연습 문제>
아래 목록에서 문자열 "track"를 포함하는 줄을 모두 찾아 옮겨 쓰시오. 대소문자는 구별한다.

데이터 발췌>
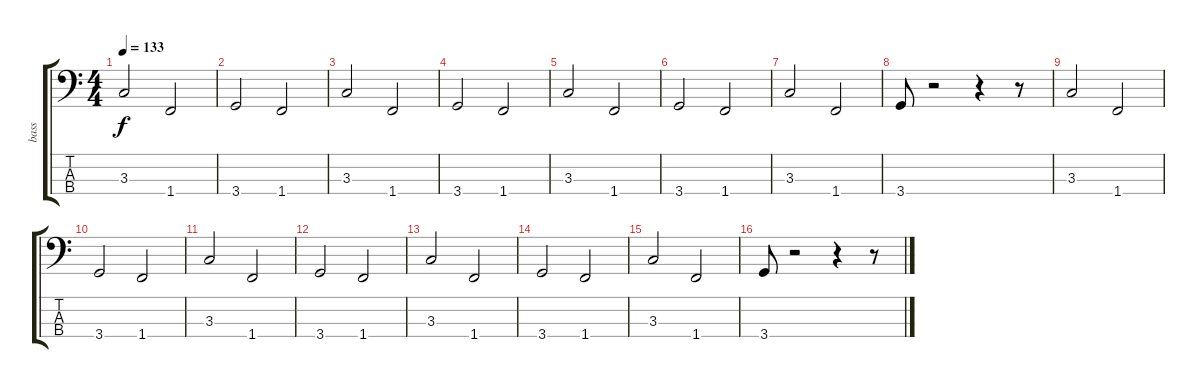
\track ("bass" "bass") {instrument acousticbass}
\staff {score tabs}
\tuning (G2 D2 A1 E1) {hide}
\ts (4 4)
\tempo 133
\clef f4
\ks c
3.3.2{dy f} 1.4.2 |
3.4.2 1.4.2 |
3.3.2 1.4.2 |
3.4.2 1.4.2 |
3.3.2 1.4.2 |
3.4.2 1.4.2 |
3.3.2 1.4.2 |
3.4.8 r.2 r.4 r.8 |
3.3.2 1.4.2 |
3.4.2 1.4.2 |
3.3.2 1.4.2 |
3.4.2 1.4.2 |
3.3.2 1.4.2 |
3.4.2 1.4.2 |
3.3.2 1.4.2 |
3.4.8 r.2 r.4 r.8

---

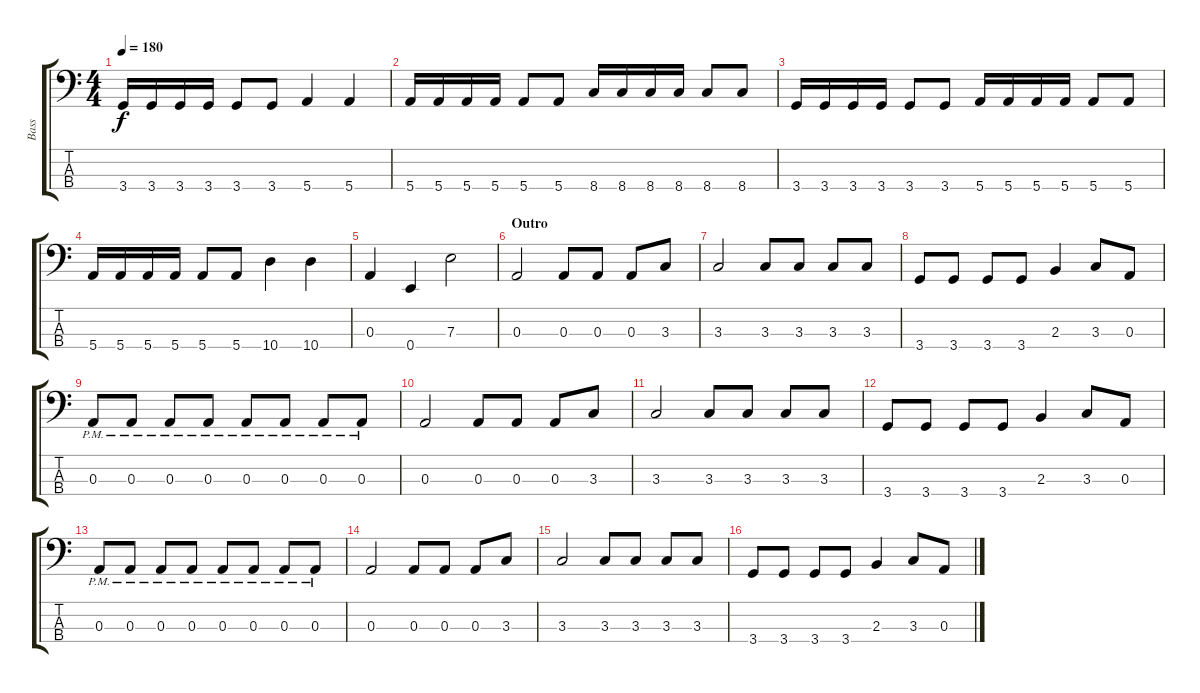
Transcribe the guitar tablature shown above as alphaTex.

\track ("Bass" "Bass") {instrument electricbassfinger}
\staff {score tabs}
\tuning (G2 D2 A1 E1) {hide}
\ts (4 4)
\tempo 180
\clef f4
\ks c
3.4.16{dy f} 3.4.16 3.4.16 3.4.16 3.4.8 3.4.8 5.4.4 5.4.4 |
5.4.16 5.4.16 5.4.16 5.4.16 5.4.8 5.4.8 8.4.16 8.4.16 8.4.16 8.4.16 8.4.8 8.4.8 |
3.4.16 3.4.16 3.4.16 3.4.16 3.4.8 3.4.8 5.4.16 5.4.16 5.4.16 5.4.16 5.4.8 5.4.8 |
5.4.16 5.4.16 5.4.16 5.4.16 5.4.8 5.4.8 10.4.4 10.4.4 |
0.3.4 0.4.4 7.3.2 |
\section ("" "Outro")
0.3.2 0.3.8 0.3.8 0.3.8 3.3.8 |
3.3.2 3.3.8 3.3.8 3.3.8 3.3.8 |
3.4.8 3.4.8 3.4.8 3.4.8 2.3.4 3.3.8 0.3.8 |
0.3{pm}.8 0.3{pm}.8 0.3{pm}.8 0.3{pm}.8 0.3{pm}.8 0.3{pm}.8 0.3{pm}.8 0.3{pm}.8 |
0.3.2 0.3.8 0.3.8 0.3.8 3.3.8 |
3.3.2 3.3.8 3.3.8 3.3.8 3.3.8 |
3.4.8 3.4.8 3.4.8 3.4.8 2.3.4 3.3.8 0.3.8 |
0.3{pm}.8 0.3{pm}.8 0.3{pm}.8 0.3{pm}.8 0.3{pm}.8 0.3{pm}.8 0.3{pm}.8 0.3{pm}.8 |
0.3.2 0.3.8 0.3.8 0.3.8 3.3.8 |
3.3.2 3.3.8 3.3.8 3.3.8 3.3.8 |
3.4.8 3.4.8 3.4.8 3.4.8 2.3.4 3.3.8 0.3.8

풀이 결과>
\track ("bass" "bass") {instrument acousticbass}
\track ("Bass" "Bass") {instrument electricbassfinger}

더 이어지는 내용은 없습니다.